The exchange rate between the Ghana cedi and US dollar remained stable with volatility reflecting seasonal import-driven demand. Increased public debt and shortfalls in domestic revenues pose challenges to further macroeconomic improvements. By September 2019, the debt-to-GDP ratio rose 3.2 percentage points year-on-year, mainly due to a $3 billion eurobond issue and to domestic borrowing, including a $2 billion financial sector bailout. Despite the low domestic resource mobilization and high cost of financial and energy sector reforms, the government remains committed to a deficit ceiling of no more than 5% of GDP, as required by the new Fiscal Responsibility Act.

Growth prospects remain positive, with increased output and stable global prices for Ghana’s main export commodities. Domestic initiatives aim to increase productivity and boost output in key primary sectors and value chains. The 10-Point Industrialization Agenda seeks to expand output through coordinated public and private investment. Programs targeting higher agricultural productivity include Planting for Food and Jobs, Rearing for Food and Jobs, and Planting for Export and Rural Development. The nascent manufacturing sector will broaden the basis for growth, focusing on agriculture-led industrialization.
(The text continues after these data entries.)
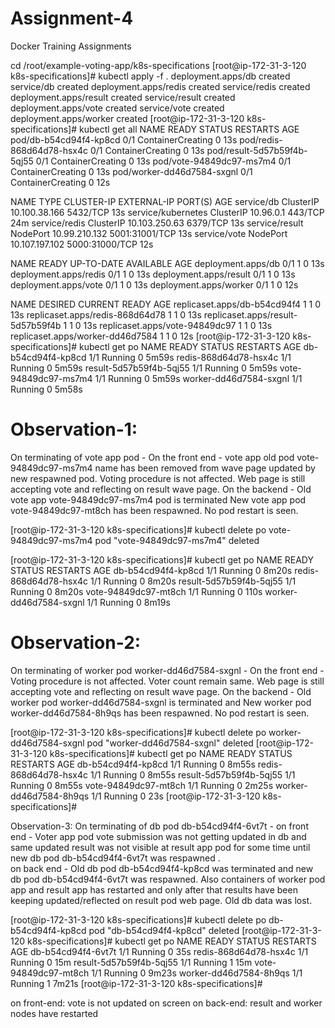 # Assignment-4
Docker Training Assignments

cd /root/example-voting-app/k8s-specifications
[root@ip-172-31-3-120 k8s-specifications]# kubectl apply -f .
deployment.apps/db created
service/db created
deployment.apps/redis created
service/redis created
deployment.apps/result created
service/result created
deployment.apps/vote created
service/vote created
deployment.apps/worker created
[root@ip-172-31-3-120 k8s-specifications]# kubectl get all
NAME                          READY   STATUS              RESTARTS   AGE
pod/db-b54cd94f4-kp8cd        0/1     ContainerCreating   0          13s
pod/redis-868d64d78-hsx4c     0/1     ContainerCreating   0          13s
pod/result-5d57b59f4b-5qj55   0/1     ContainerCreating   0          13s
pod/vote-94849dc97-ms7m4      0/1     ContainerCreating   0          13s
pod/worker-dd46d7584-sxgnl    0/1     ContainerCreating   0          12s

NAME                 TYPE        CLUSTER-IP       EXTERNAL-IP   PORT(S)          AGE
service/db           ClusterIP   10.100.38.166    <none>        5432/TCP         13s
service/kubernetes   ClusterIP   10.96.0.1        <none>        443/TCP          24m
service/redis        ClusterIP   10.103.250.63    <none>        6379/TCP         13s
service/result       NodePort    10.99.210.132    <none>        5001:31001/TCP   13s
service/vote         NodePort    10.107.197.102   <none>        5000:31000/TCP   12s

NAME                     READY   UP-TO-DATE   AVAILABLE   AGE
deployment.apps/db       0/1     1            0           13s
deployment.apps/redis    0/1     1            0           13s
deployment.apps/result   0/1     1            0           13s
deployment.apps/vote     0/1     1            0           13s
deployment.apps/worker   0/1     1            0           12s

NAME                                DESIRED   CURRENT   READY   AGE
replicaset.apps/db-b54cd94f4        1         1         0       13s
replicaset.apps/redis-868d64d78     1         1         0       13s
replicaset.apps/result-5d57b59f4b   1         1         0       13s
replicaset.apps/vote-94849dc97      1         1         0       13s
replicaset.apps/worker-dd46d7584    1         1         0       12s
[root@ip-172-31-3-120 k8s-specifications]# kubectl get po
NAME                      READY   STATUS    RESTARTS   AGE
db-b54cd94f4-kp8cd        1/1     Running   0          5m59s
redis-868d64d78-hsx4c     1/1     Running   0          5m59s
result-5d57b59f4b-5qj55   1/1     Running   0          5m59s
vote-94849dc97-ms7m4      1/1     Running   0          5m59s
worker-dd46d7584-sxgnl    1/1     Running   0          5m58s



 Observation-1:
 =============
  On terminating of vote app pod -
On the front end - vote app old pod vote-94849dc97-ms7m4  name has been removed from wave page updated by new respawned pod. Voting procedure is not affected. 
  Web page is still accepting vote and reflecting on result wave page. 
On the backend - Old vote app vote-94849dc97-ms7m4  pod is terminated New vote app pod vote-94849dc97-mt8ch has been respawned. No pod restart is seen.

[root@ip-172-31-3-120 k8s-specifications]# kubectl delete po vote-94849dc97-ms7m4
pod "vote-94849dc97-ms7m4" deleted

[root@ip-172-31-3-120 k8s-specifications]# kubectl get po
NAME                      READY   STATUS    RESTARTS   AGE
db-b54cd94f4-kp8cd        1/1     Running   0          8m20s
redis-868d64d78-hsx4c     1/1     Running   0          8m20s
result-5d57b59f4b-5qj55   1/1     Running   0          8m20s
vote-94849dc97-mt8ch      1/1     Running   0          110s
worker-dd46d7584-sxgnl    1/1     Running   0          8m19s

Observation-2:
=============
  On terminating of worker pod worker-dd46d7584-sxgnl -
On the front end - Voting procedure is not affected. Voter count remain same.
  Web page is still accepting vote and reflecting on result wave page. 
On the backend - Old worker pod worker-dd46d7584-sxgnl is terminated and New worker pod worker-dd46d7584-8h9qs has been respawned. No pod restart is seen.

[root@ip-172-31-3-120 k8s-specifications]# kubectl delete po worker-dd46d7584-sxgnl
pod "worker-dd46d7584-sxgnl" deleted
[root@ip-172-31-3-120 k8s-specifications]# kubectl get po
NAME                      READY   STATUS    RESTARTS   AGE
db-b54cd94f4-kp8cd        1/1     Running   0          8m55s
redis-868d64d78-hsx4c     1/1     Running   0          8m55s
result-5d57b59f4b-5qj55   1/1     Running   0          8m55s
vote-94849dc97-mt8ch      1/1     Running   0          2m25s
worker-dd46d7584-8h9qs    1/1     Running   0          23s
[root@ip-172-31-3-120 k8s-specifications]#

Observation-3:
 On terminating of db pod db-b54cd94f4-6vt7t -
on front end - Voter app pod vote submission was not getting updated in db and same updated result was not visible at result app pod for some time until new db pod db-b54cd94f4-6vt7t was respawned  .   
on back end - Old db pod db-b54cd94f4-kp8cd was terminated and new db pod db-b54cd94f4-6vt7t was respawned. Also containers of worker pod app and result app has restarted and only after that results have been keeping updated/reflected on result pod web page. Old db data was lost.

[root@ip-172-31-3-120 k8s-specifications]# kubectl delete po db-b54cd94f4-kp8cd
pod "db-b54cd94f4-kp8cd" deleted
[root@ip-172-31-3-120 k8s-specifications]# kubectl get po
NAME                      READY   STATUS    RESTARTS   AGE
db-b54cd94f4-6vt7t        1/1     Running   0          35s
redis-868d64d78-hsx4c     1/1     Running   0          15m
result-5d57b59f4b-5qj55   1/1     Running   1          15m
vote-94849dc97-mt8ch      1/1     Running   0          9m23s
worker-dd46d7584-8h9qs    1/1     Running   1          7m21s
[root@ip-172-31-3-120 k8s-specifications]#

on front-end: vote is not updated on screen
on back-end: result and worker nodes have restarted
Exports are largely unprocessed, and more than 18% of imports are food items – both opportunities for local value addition. Foreign direct investment (FDI) and portfolio investments provide low-cost capital for emerging value chains. As West Africa’s top FDI recipient, Ghana received more than a third of the region’s inflows in 2018, reflecting the country’s emerging skill base. The government’s new Business Regulatory Reform program is expected to improve the business environment and mobilize domestic revenue. Digital investments, especially in the financial sector, will increase efficiency.

With the African Continental Free Trade Agreement, Ghana’s industry will absorb increasing raw materials from the region, scale up manufacturing, and trade in processed and light manufactured products. Despite the Fiscal Responsibility Act, the run-up to elections might put pressures on the government to overspend and undertax which could derail progress toward fiscal consolidation. Mounting energy sector liabilities, due to excess installed capacity from take-or-pay contracts with independent power producers, and the ongoing financial sector clean-up are likely to lift the debt-to-GDP ratio above the current 60.6%. Increased foreign participation in Ghana’s debt exposes the country to global market swings and foreign exchange risks, with nonresident participation in domestic debt at more than one-third.